Frequent to-and-from data transfers in the von Neumann architecture limit the overall throughput. One of the promising approaches used to overcome von Neumann bottleneck is in-memory computing (IMC) that aims to embed computing in memory to reduce the transfer of memory-processor data. This study proposes a configurable 6-transistor (6T) static random access memory (SRAM) array with a multilevel shared structure for IMC. A multilevel shared structure can effectively improve the utilization rate of the module. In addition to the conventional SRAM operation, the configurable structure can also perform the sum of absolute differences (SAD) and Hamming distance (HD) calculations. To quickly identify the minimum value among multiple calculation results, a four-input sense amplifier (SA) is proposed. The performance of the proposed memory is simulated in a 65-nm CMOS process.
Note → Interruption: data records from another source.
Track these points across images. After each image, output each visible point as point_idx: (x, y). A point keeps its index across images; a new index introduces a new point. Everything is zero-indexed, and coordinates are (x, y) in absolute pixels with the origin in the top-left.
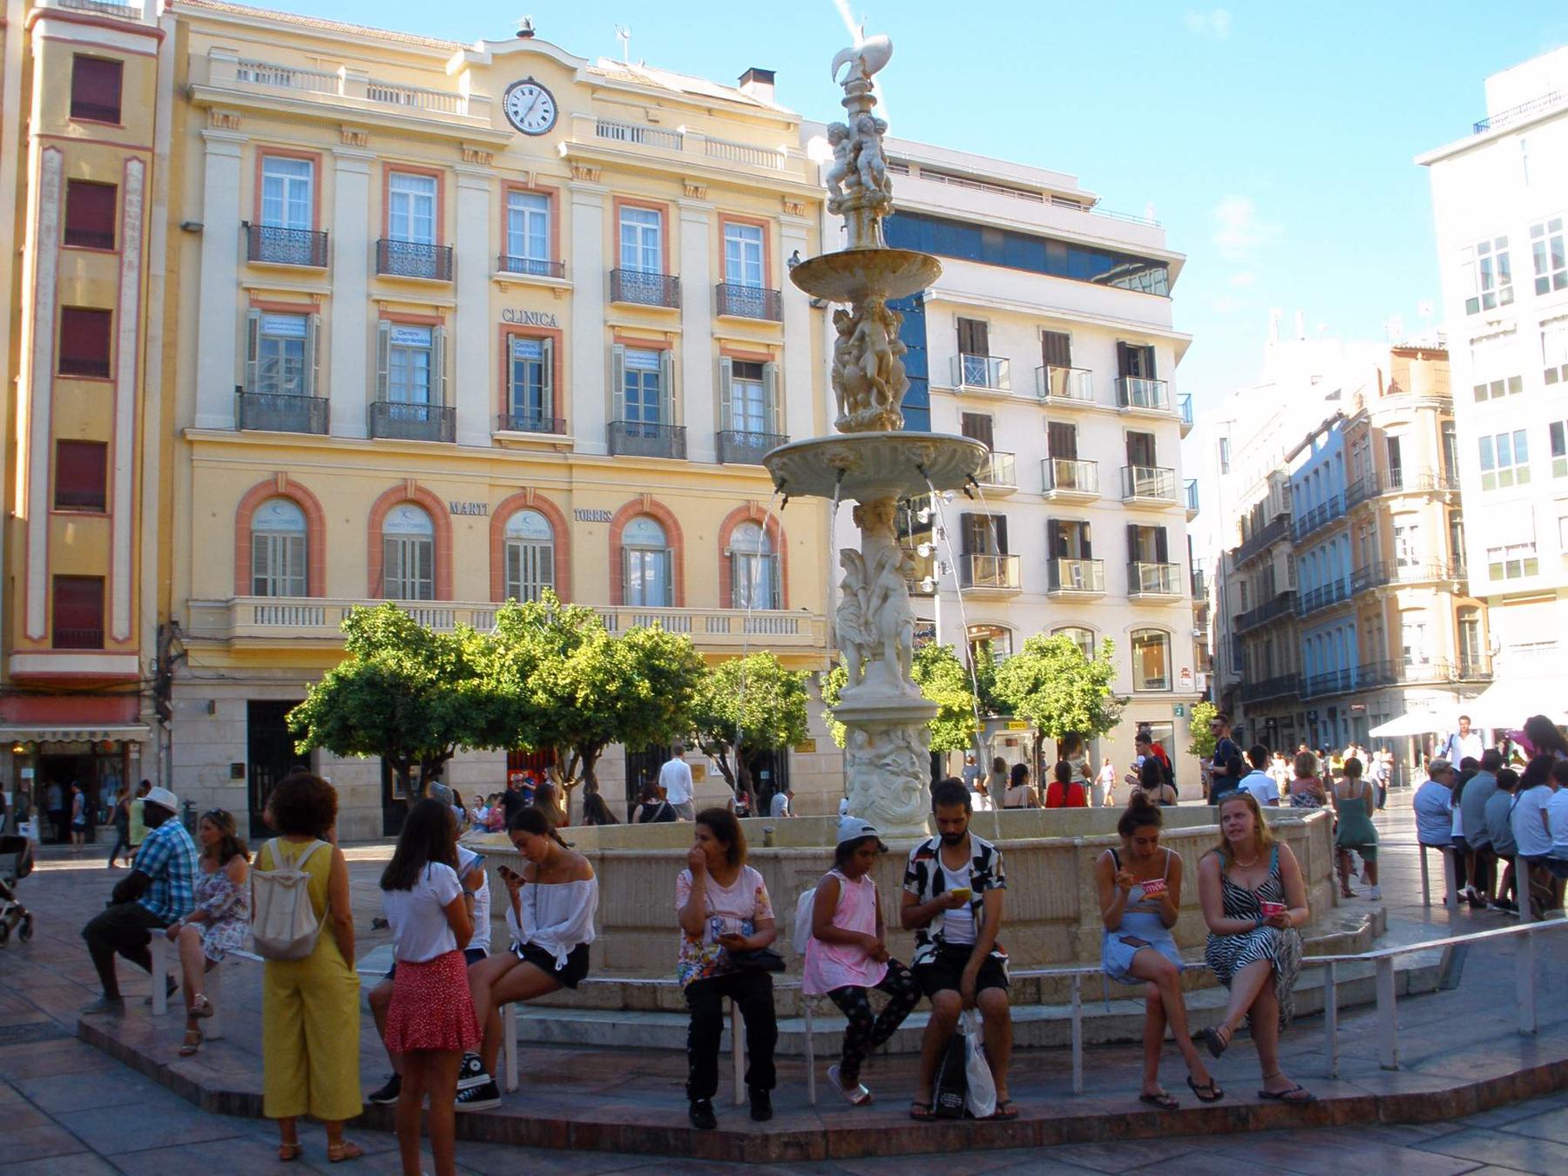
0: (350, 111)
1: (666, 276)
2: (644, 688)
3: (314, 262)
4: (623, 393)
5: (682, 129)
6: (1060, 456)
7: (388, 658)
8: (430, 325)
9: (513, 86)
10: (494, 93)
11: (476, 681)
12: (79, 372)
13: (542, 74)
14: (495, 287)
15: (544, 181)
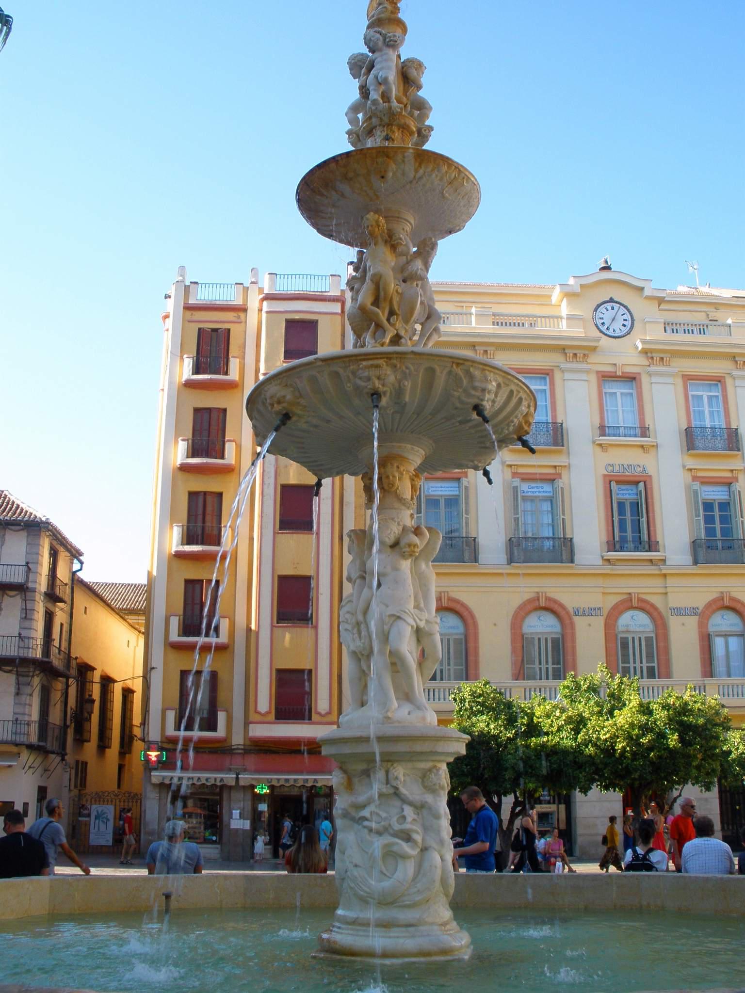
0: (479, 335)
1: (729, 428)
2: (673, 740)
3: (555, 443)
4: (701, 518)
5: (729, 321)
6: (363, 532)
7: (482, 723)
8: (728, 484)
9: (599, 306)
10: (585, 310)
11: (545, 739)
12: (289, 529)
13: (619, 294)
14: (598, 449)
15: (628, 370)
The post-layout simulation results show good linearity of the multirow read in the SAD and HD modes. The mean time required by the four-input SA to obtain the result is 190 ps. The SAD and HD calculations yield consumptions of 67.44 fJ/byte and 0.64 fJ/bit, respectively, at 0.8 V. Furthermore, a single column-sharing comparator consumes 2.78 and 3.41 pJ at 0.8 V in the SAD and HD modes, respectively.